Chemical and physical data
- Formula: C_{18}H_{21}F_{2}N_{7}O
- Molar mass: 389.411 g·mol^{−1}
- 3D model (JSmol): Interactive image;
- SMILES Cn1cc(cn1)Nc2nccc(n2)N3C[C@@H]4CC[C@H](C3)N4C(=O)[C@@H]5CC5(F)F;
- InChI InChI=1S/C18H21F2N7O/c1-25-8-11(7-22-25)23-17-21-5-4-15(24-17)26-9-12-2-3-13(10-26)27(12)16(28)14-6-18(14,19)20/h4-5,7-8,12-14H,2-3,6,9-10H2,1H3,(H,21,23,24)/t12-,13+,14-/m0/s1; Key:BUWBRTXGQRBBHG-MJBXVCDLSA-N;

= Brepocitinib =

Chemical compound

Brepocitinib, sold under the brand name Lisraya, is a medication used for the treatment of dermatomyositis. It is a Janus kinase and tyrosine kinase 2 inhibitor. It is taken by mouth.

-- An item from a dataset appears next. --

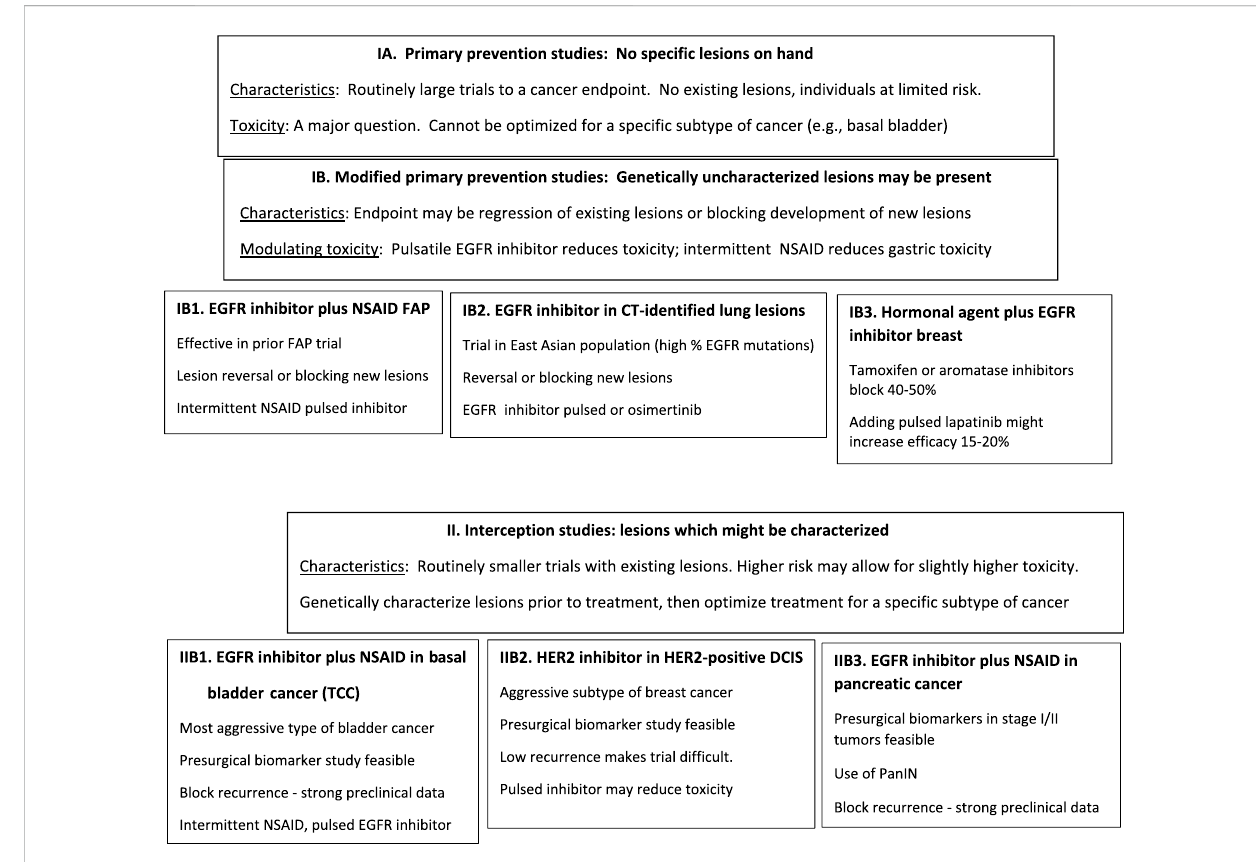
FIGURE 1 Examples of potential prevention and interception trials which include EGFR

The most common adverse reactions include upper respiratory tract infection, headache, fatigue, urinary tract infection, and nausea.

Brepocitinib was approved for medical use in the United States in August 2026.

== Medical uses ==
Brepocitinib is indicated for the treatment of dermatomyositis in adults.

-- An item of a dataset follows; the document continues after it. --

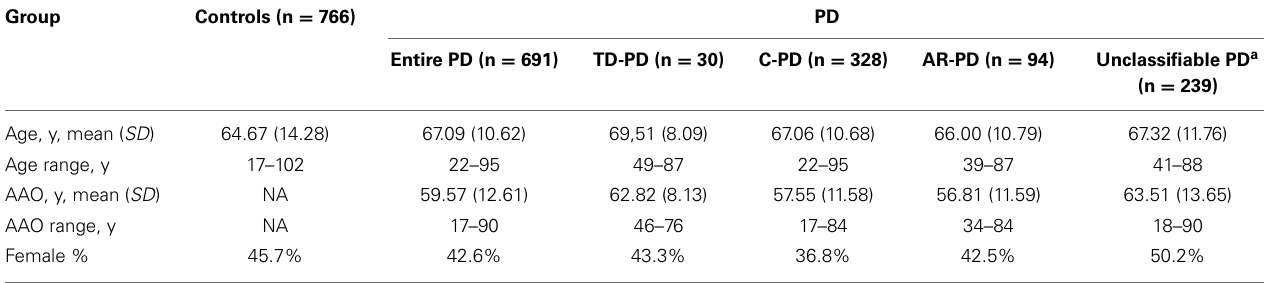
Table 1 | Demographic data of the sample analyzed in this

Dermatomyositis is a rare autoimmune disease in which the immune system attacks the muscles and skin, causing chronic inflammation, progressive muscle weakness, and distinctive skin rashes.

== History ==
The efficacy and safety of brepocitinib were evaluated in a phase III randomized, double-blind, multi-center, placebo-controlled study (NCT05437263) that included 241 adults with dermatomyositis. Participants were randomized to receive brepocitinib 30 mg once daily, brepocitinib 15 mg once daily or placebo for a 52-week treatment period.

== Society and culture ==
=== Legal status ===
Brepocitinib was approved for medical use in the United States in August 2026. The US Food and Drug Administration (FDA) granted the application for brepocitinib orphan drug and priority review designations. The FDA granted the approval of Lisraya to Priovant Therapeutics.

=== Names ===
Brepocitinib is the international nonproprietary name.

Brepocitinib is sold under the brand name Lisraya.